In an intimate corner of a domestic interior, a young woman sits facing the viewer, contemplating something unknown to us. She is most likely Marthe de Méligny, whom Bonnard met by chance on a Paris street late in 1893; pensive and moody, she became his lifelong companion and muse. “Though Bonnard never called her by her real name [Maria Boursin], never met her real family, she maintained a real presence in his life and inhabited the spaces of his work until the day she died,” Elizabeth Hutton Turner has written. “Her body and the physical closeness of their relationship engaged the painter as no other subject” (Pierre Bonnard: Early and Late, exh. cat., The Phillips Collection, Washington, D.C., 2002, p. 60).
Marthe is a pervasive presence in Bonnard's paintings, sometimes hovering on the periphery of the scene, other times (as here) providing the focal point of the composition.
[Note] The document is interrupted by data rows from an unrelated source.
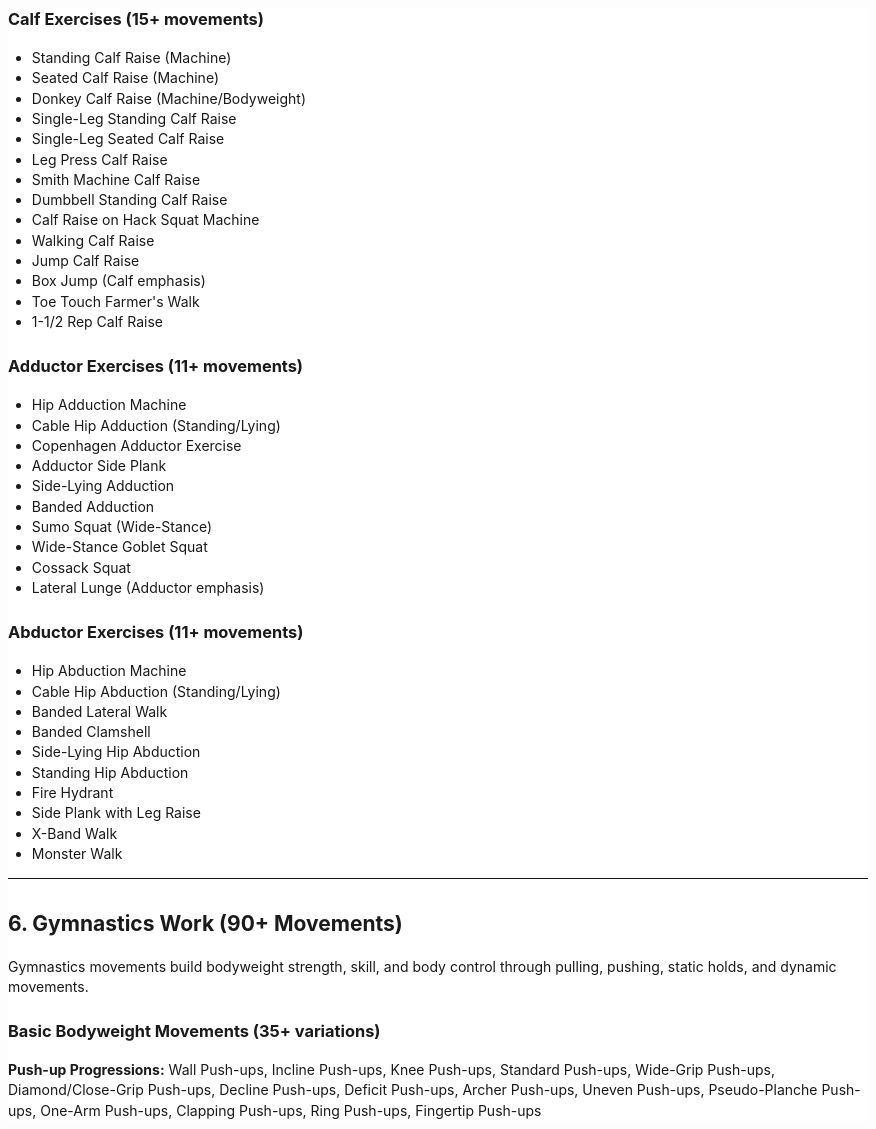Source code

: ### Calf Exercises (15+ movements)
- Standing Calf Raise (Machine)
- Seated Calf Raise (Machine)
- Donkey Calf Raise (Machine/Bodyweight)
- Single-Leg Standing Calf Raise
- Single-Leg Seated Calf Raise
- Leg Press Calf Raise
- Smith Machine Calf Raise
- Dumbbell Standing Calf Raise
- Calf Raise on Hack Squat Machine
- Walking Calf Raise
- Jump Calf Raise
- Box Jump (Calf emphasis)
- Toe Touch Farmer's Walk
- 1-1/2 Rep Calf Raise

### Adductor Exercises (11+ movements)
- Hip Adduction Machine
- Cable Hip Adduction (Standing/Lying)
- Copenhagen Adductor Exercise
- Adductor Side Plank
- Side-Lying Adduction
- Banded Adduction
- Sumo Squat (Wide-Stance)
- Wide-Stance Goblet Squat
- Cossack Squat
- Lateral Lunge (Adductor emphasis)

### Abductor Exercises (11+ movements)
- Hip Abduction Machine
- Cable Hip Abduction (Standing/Lying)
- Banded Lateral Walk
- Banded Clamshell
- Side-Lying Hip Abduction
- Standing Hip Abduction
- Fire Hydrant
- Side Plank with Leg Raise
- X-Band Walk
- Monster Walk

---

## 6. Gymnastics Work (90+ Movements)

Gymnastics movements build bodyweight strength, skill, and body control through pulling, pushing, static holds, and dynamic movements.

### Basic Bodyweight Movements (35+ variations)
**Push-up Progressions:** Wall Push-ups, Incline Push-ups, Knee Push-ups, Standard Push-ups, Wide-Grip Push-ups, Diamond/Close-Grip Push-ups, Decline Push-ups, Deficit Push-ups, Archer Push-ups, Uneven Push-ups, Pseudo-Planche Push-ups, One-Arm Push-ups, Clapping Push-ups, Ring Push-ups, Fingertip Push-ups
Timothy Hyman has written, "After 1923 Bonnard's art becomes 'about' Marthe, centered in this single person, to a degree unprecedented in any earlier painting...It was his desire to draw and paint her, more than anything else, that brought about the development of his style, from its brilliant decorative beginnings to the formal strength and realism of its maturity" (Bonnard, London, 1998, p. 129).
Bonnard depicted Marthe in a variety of different spaces in their home: most often, the garden, the dining room, their small sitting room, and the bathroom, where she spent hours each day washing and soaking as a treatment for chronic ill health. His working practice was to sketch from life and then paint from memory in the studio; as he explained, "There is always the risk with direct observation that [the painter] will become sidetracked by incidentals and lose sight of the initial idea" (quoted in Pierre Bonnard: The Late Still Lifes and Interiors, exh. cat., The Metropolitan Museum of Art, New York, 2009, p. 64).
Sasha Newman has explained, "As Marthe aged, Bonnard continued to paint her looking almost exactly as she had done when young. One can sense the idealism, the tenderness, and the dreams of his youth which inspired these images of the solitary, haunting figure of Marthe" (Bonnard: The Late Paintings, exh. cat., Phillips Collection, Washington, D.C., 1984, p. 196). The paintings of Marthe often suggest a stolen glance of a private moment; Bonnard strove "to show what one sees when one enters a room all of a sudden," as he wrote in his diary (quoted in op. cit., exh. cat., 1998, p. 37).